Wilayah Indonesia bagian timur terletak di pertemuan empat lempeng aktif, yaitu
Lempeng Australia, Lempeng Laut Filipina, Lempeng Pasifik, dan Blok Sunda,
yang menyebabkan kawasan ini memiliki kondisi tektonik yang sangat kompleks.
Lempeng Australia menunjam di bagian selatan Jawa hingga Pulau Seram dan
menghasilkan zona subduksi yang kemudian berubah menjadi zona kolisi di selatan
Pulau Timor hingga Pulau Seram. Zona kolisi ini kemudian membentuk sumber
gempabumi yang disebut dengan Busur Banda. Penelitian ini bertujuan untuk
memodelkan potensi gempabumi yang dihasilkan dari proses tektonik yang terjadi
di wilayah Busur Banda berdasarkan data geodetik serta membandingkannya
dengan analisis data seismisitas.
Tahap pertama dalam penelitian ini yaitu pengolahan data GPS. Setelah itu,
dilakukan analisis deformasi yang meliputi analisis time-series GPS, estimasi
kecepatan pergerakan stasiun GPS, analisis regangan, serta konversi laju regangan
menjadi laju momen geodetik yang terbagi dalam beberapa zona seismogenik.

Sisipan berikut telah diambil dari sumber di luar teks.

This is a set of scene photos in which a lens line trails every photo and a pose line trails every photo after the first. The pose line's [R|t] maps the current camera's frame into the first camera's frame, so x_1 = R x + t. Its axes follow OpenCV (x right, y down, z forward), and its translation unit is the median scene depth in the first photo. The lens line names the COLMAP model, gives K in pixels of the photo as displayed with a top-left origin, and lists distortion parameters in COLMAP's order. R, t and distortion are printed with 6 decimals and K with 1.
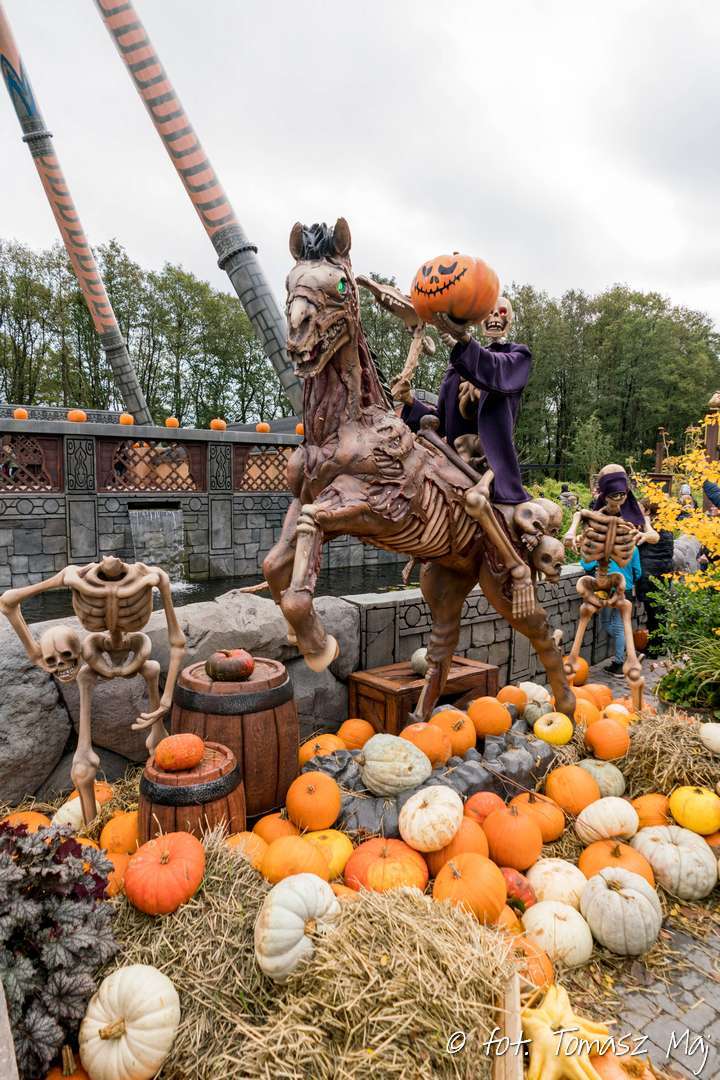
lens RADIAL K [[625.0, 0, 360.0], [0, 625.0, 540.0], [0, 0, 1]] dist [-0.022667, 0.000929]
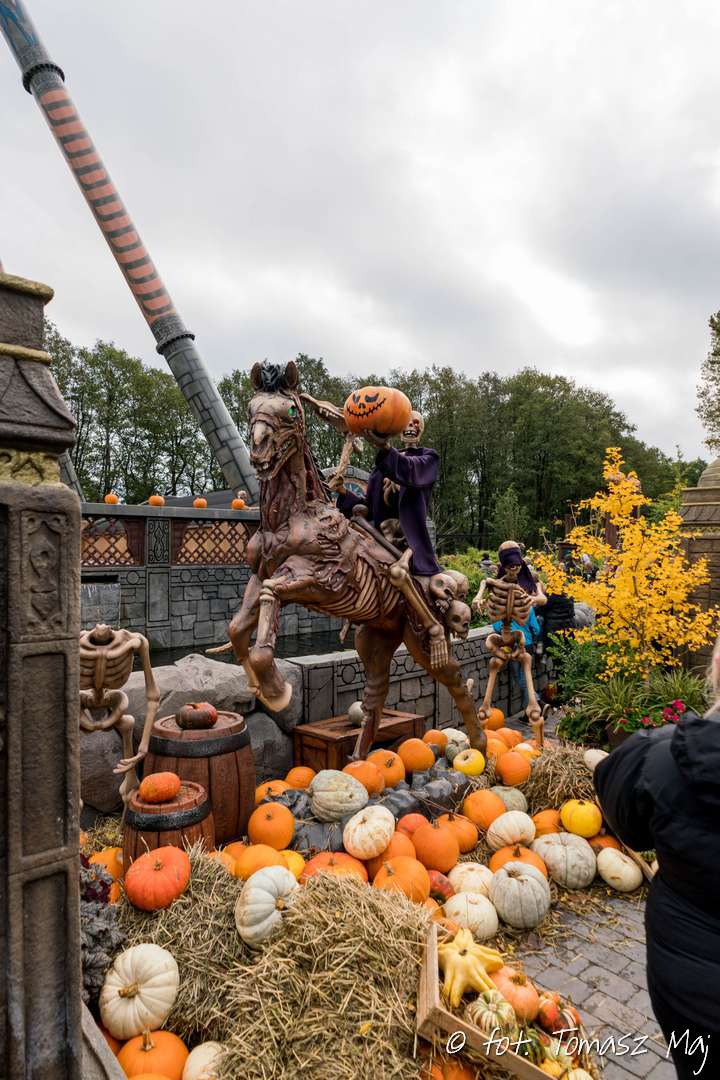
lens RADIAL K [[625.0, 0, 360.0], [0, 625.0, 540.0], [0, 0, 1]] dist [-0.022667, 0.000929]
pose [[0.993728, -0.010002, 0.111378, -0.029800], [0.022240, 0.993772, -0.109186, 0.005442], [-0.109593, 0.110979, 0.987762, -0.235952]]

Tahap selanjutnya adalah analisis parameter seismisitas dan perhitungan laju
momen seismik di setiap zona seismogenik. Kemudian di tahapan terakhir
dilakukan analisis rasio laju momen geodetik dan seismik serta perhitungan defisit
laju momen serta analisis potensi gempabumi.

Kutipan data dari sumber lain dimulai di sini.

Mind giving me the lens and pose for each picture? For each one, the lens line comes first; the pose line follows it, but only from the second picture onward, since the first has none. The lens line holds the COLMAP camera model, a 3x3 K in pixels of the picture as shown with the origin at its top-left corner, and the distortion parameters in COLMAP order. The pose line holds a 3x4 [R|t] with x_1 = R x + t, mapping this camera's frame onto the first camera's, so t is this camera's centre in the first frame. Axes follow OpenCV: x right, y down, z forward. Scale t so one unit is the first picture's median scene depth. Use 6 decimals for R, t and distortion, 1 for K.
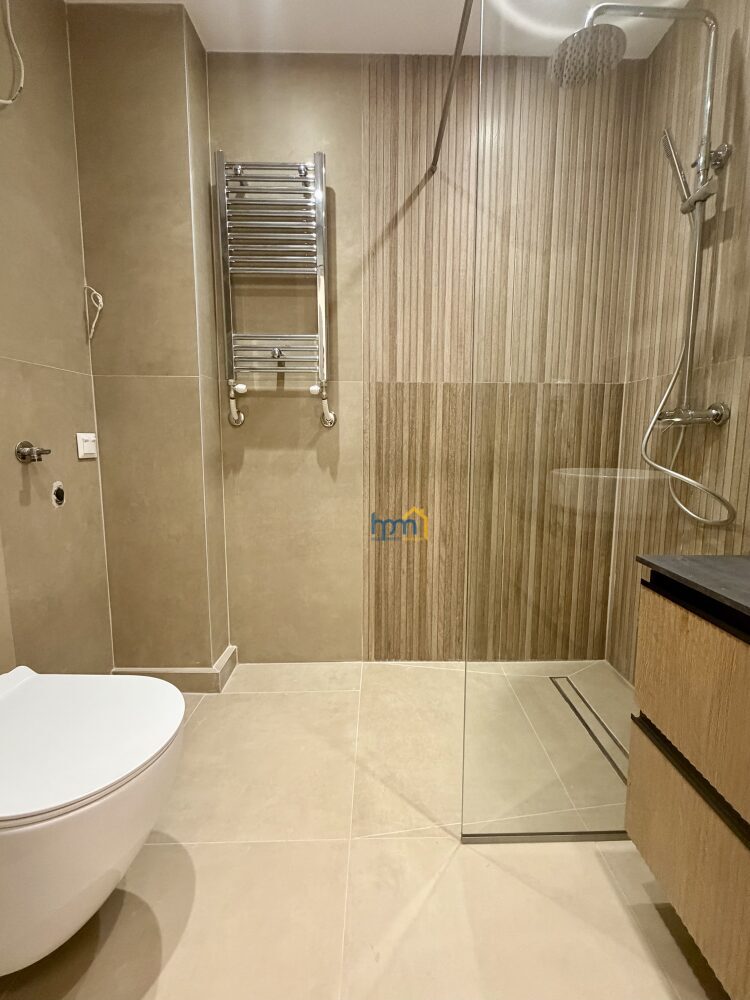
lens RADIAL K [[414.8, 0, 385.8], [0, 414.8, 485.6], [0, 0, 1]] dist [0.000253, -0.000241]
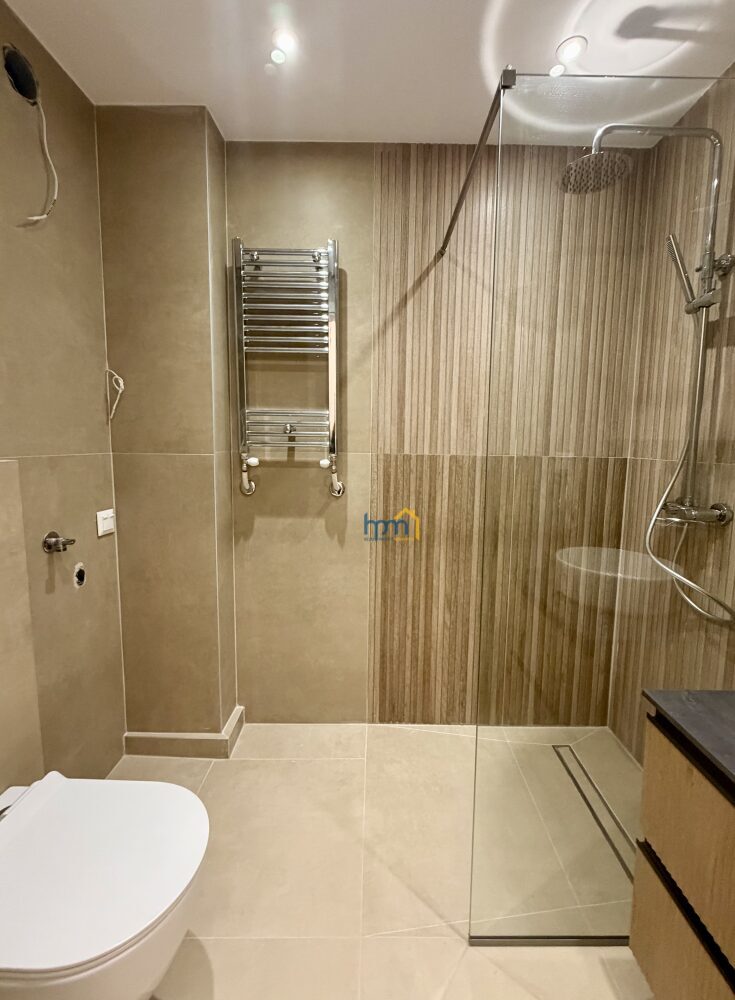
lens RADIAL K [[418.9, 0, 376.4], [0, 418.9, 483.5], [0, 0, 1]] dist [0.000454, 0.000115]
pose [[0.999876, 0.010600, -0.011613, -0.030286], [-0.010718, 0.999892, -0.010105, -0.171122], [0.011505, 0.010228, 0.999882, -0.035313]]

Hasil estimasi kecepatan GPS menunjukkan bahwa deformasi Busur Banda secara
umum disebabkan oleh pemendekan kerak bumi (crustal shortening) yang
dihasilkan oleh interaksi lempeng Laut Australia, Pasifik, dan Laut Filipina. Hal ini
juga tergambar dari pola kontraksi regangan yang mendominasi daerah Busur
Banda, kecuali di arah timur laut sekitar Kepala Burung Papua. Daerah dengan laju
regangan tinggi memiliki sejarah kegempaan yang signifikan, seperti Busur
Belakang Flores-Wetar, Ambon-Seram, dan Kepala Burung Papua.

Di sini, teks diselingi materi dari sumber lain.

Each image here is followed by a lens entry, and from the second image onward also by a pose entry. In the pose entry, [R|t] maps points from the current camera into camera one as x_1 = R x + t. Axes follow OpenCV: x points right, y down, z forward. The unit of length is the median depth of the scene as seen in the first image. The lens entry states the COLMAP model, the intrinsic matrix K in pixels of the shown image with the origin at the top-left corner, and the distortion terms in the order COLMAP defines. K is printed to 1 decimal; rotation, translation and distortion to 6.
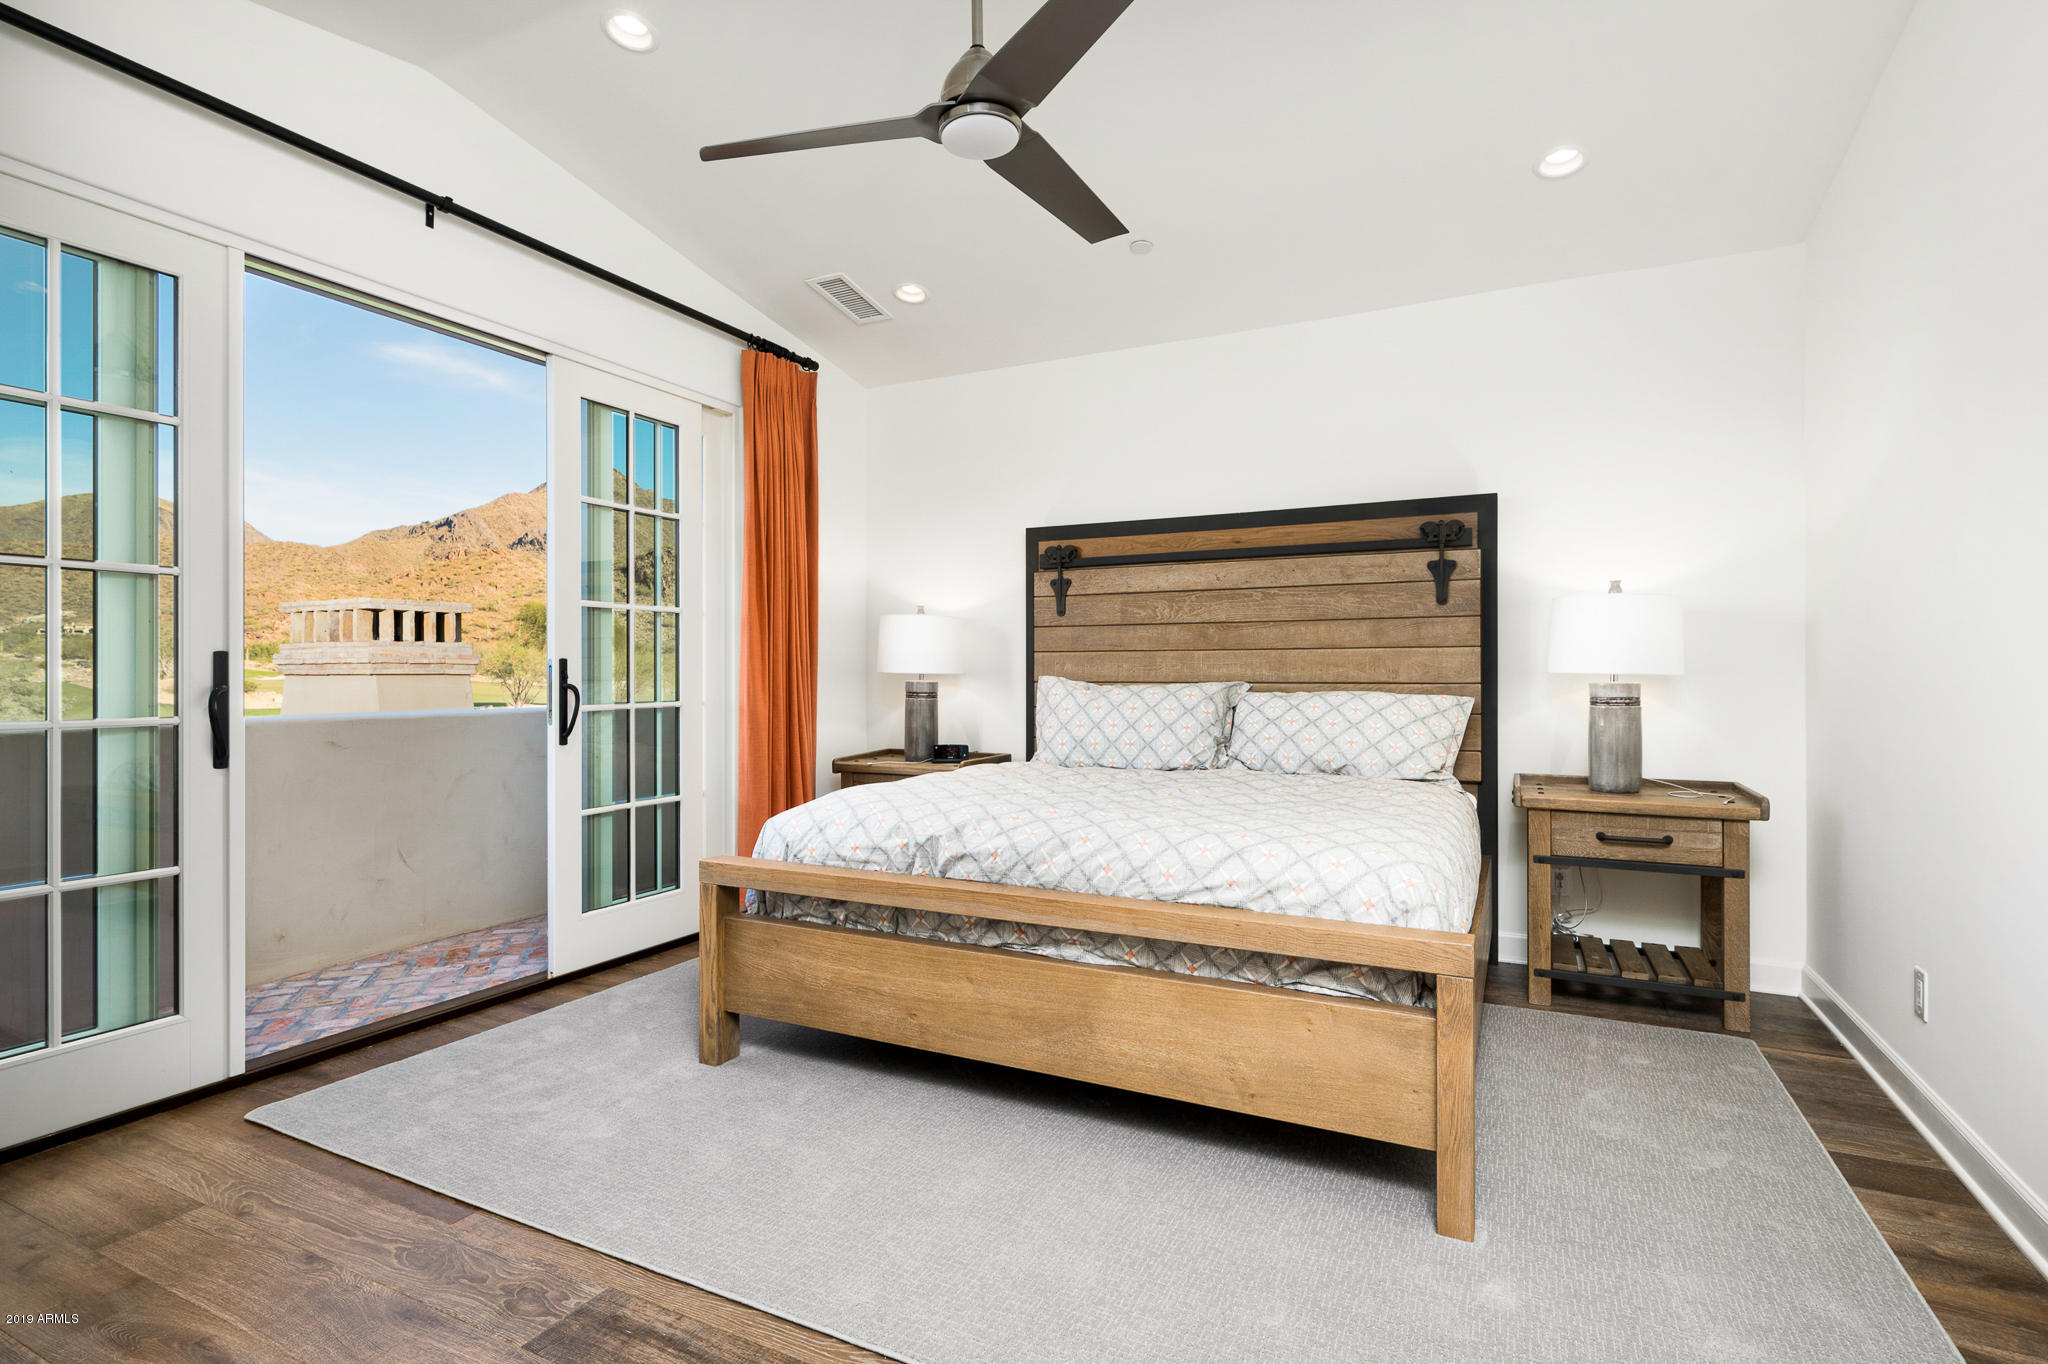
lens RADIAL K [[995.0, 0, 1024.0], [0, 995.0, 682.0], [0, 0, 1]] dist [0.000549, 0.000069]
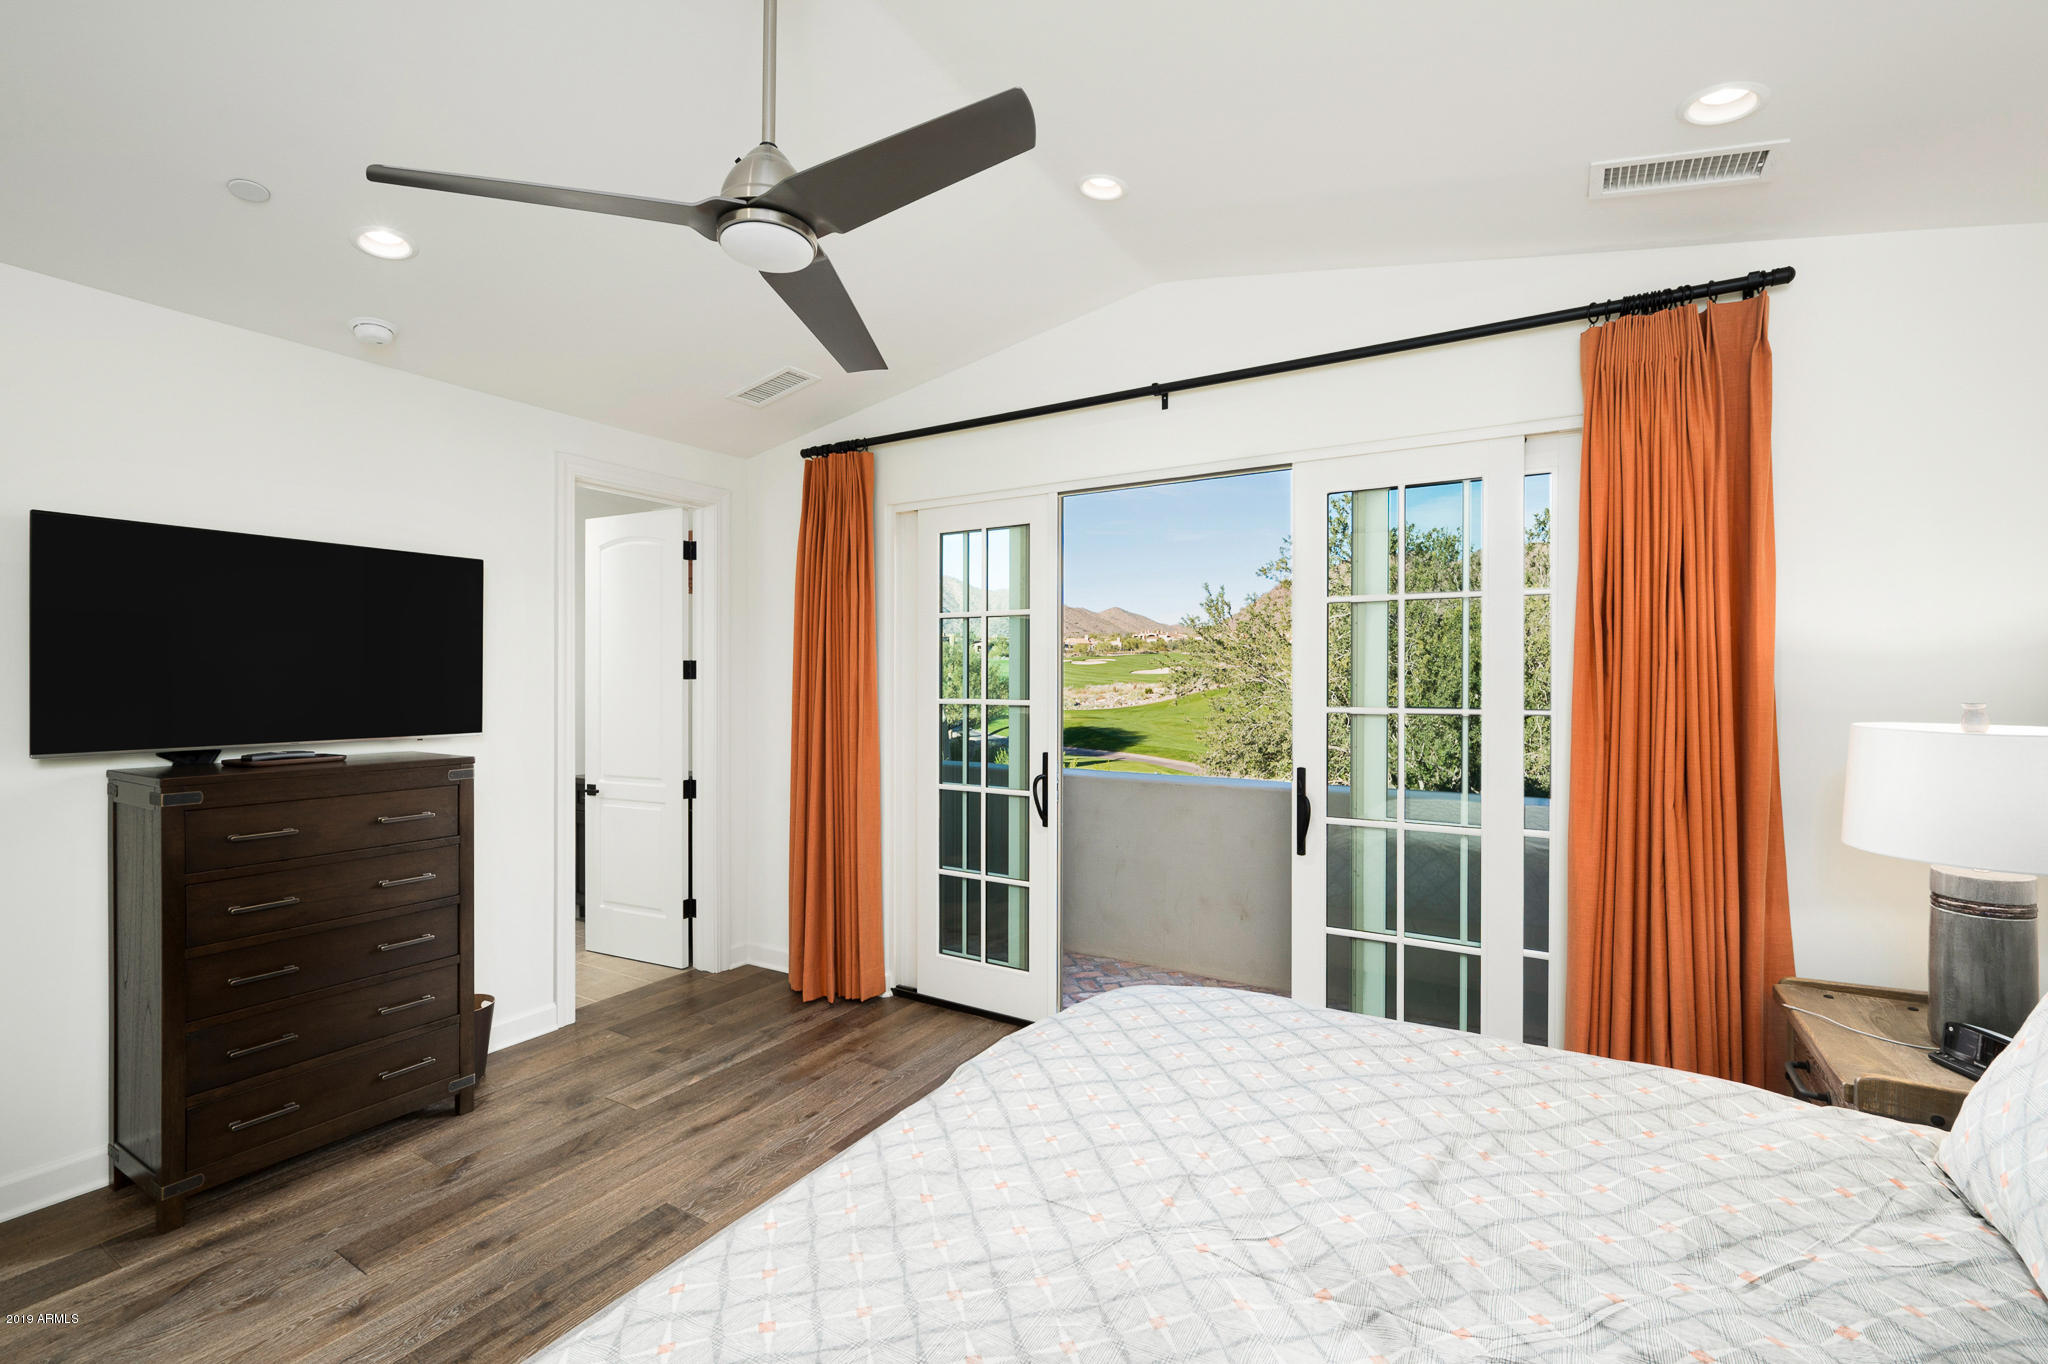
lens RADIAL K [[888.9, 0, 1024.0], [0, 888.9, 682.0], [0, 0, 1]] dist [-0.001387, -0.000042]
pose [[-0.093985, 0.002631, -0.995570, 0.547672], [-0.008605, 0.999957, 0.003455, -0.134942], [0.995536, 0.008892, -0.093958, 1.006582]]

Kemudian, hasil analisis rasio momen geodetik terhadap momen seismik di wilayah
Busur Banda berkisar antara 0,38 – 7,0; di mana empat zona di antaranya
menunjukkan defisit momen. Defisit momen ini kemungkinan berkaitan dengan
adanya deformasi aseismik atau akumulasi regangan, under-sampling pada
gempabumi jangka panjang dalam katalog gempa yang digunakan, maupun
gabungan dari faktor-faktor tersebut. Namun secara umum, nilai defisit momen di
zona seismogenik tersebut berimplikasi pada adanya potensi bahaya gempabumi di
wilayah Busur Banda. Hasil konversi defisit momen menjadi magnitudo momen
menujukan potensi bahaya gempabumi yang setara dengan Mw 7,7 – 8,1. Hasil ini
diharapkan dapat menjadi masukan dalam proses pengurangan risiko bencana
akibat gempabumi di wilayah Busur Banda.